Die Familienbeihilfe ist eine Leistung des Staates, die beinahe jede in Österreich lebende Person kennt und von der jährlich Millionen Familien profitieren. Bereits im Jahr 1955 wurde das erste Familienlastenausgleichsgesetz (FLAG) erlassen und ein Textauszug aus dem Ausschussbericht zum FLAG beschreibt die Intention dieses Gesetzes auch in heutiger Zeit noch sehr treffend: "Der Ausgleich der finanziellen Mehrbelastung, die die Ernährung, Bekleidung, häusliche Unterbringung und Erziehung von Kindern verursacht, ist nicht nur eine Forderung der sozialen Gerechtigkeit, sondern auch eine gesellschaftliche Existenznotwendigkeit."

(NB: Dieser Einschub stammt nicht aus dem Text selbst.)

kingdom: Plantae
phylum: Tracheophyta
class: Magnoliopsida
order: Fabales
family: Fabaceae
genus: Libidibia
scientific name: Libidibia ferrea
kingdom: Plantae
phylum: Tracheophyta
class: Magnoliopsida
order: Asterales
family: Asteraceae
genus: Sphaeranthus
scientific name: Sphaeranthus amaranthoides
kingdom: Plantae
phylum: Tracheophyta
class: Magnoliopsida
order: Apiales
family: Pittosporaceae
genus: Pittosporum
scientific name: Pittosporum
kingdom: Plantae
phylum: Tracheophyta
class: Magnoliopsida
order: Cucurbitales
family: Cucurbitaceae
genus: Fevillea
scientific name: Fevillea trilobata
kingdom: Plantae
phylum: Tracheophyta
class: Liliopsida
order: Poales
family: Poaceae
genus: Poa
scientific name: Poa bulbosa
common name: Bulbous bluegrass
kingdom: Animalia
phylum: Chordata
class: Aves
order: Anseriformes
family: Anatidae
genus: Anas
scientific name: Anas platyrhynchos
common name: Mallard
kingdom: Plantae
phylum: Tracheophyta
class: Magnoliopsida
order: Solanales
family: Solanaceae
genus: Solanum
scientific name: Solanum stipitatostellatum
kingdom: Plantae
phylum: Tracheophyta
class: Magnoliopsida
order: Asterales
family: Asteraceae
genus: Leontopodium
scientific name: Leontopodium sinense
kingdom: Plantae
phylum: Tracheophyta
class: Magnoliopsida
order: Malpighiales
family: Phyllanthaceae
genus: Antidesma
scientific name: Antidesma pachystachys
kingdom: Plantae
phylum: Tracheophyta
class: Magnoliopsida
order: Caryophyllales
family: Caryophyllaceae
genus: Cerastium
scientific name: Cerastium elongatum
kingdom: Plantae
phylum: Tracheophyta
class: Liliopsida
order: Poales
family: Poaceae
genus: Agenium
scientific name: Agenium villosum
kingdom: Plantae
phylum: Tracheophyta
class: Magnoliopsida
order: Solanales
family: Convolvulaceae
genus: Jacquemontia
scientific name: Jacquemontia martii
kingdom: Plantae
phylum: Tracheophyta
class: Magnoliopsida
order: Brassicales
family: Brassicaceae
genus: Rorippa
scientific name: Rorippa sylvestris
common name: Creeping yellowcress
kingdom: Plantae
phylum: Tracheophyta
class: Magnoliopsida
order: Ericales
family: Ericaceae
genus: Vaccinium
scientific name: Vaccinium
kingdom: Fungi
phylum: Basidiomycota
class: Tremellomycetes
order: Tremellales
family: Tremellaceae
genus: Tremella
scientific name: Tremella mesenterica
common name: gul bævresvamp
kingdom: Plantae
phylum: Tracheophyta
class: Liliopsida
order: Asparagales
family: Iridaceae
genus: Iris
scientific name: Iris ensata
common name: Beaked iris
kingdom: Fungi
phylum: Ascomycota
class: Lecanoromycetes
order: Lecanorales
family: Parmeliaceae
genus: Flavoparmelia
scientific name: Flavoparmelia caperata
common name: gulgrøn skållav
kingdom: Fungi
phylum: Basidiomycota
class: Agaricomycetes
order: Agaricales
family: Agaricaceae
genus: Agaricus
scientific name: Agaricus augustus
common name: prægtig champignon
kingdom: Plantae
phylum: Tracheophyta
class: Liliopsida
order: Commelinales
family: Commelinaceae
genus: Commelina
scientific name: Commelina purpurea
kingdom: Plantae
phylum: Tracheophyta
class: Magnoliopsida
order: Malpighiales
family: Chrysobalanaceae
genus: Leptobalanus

Rückstau und lange Wartezeiten
Durch die Corona-Pandemie wurden im Jahr 2020 die sogenannten "Anspruchsüberprüfungsschreiben" (kurz: AÜS) zur Weitergewährung der Familienbeihilfe nicht versendet. Diese Maßnahme sollte zur Entlastung der Familien während der Covid-Krise beitragen.
Im Februar dieses Jahres wurden es für rund 233.000 Familien ernst, die Aufforderungen zur Überprüfung wurden verschickt, diesen haben bis Juli 205.000 Eltern Folge geleistet. Dieser Umstand führte zu einem Rückstau in der Bearbeitung und viele Familien mussten teils Monate auf die Auszahlung der Familienbeihilfe warten.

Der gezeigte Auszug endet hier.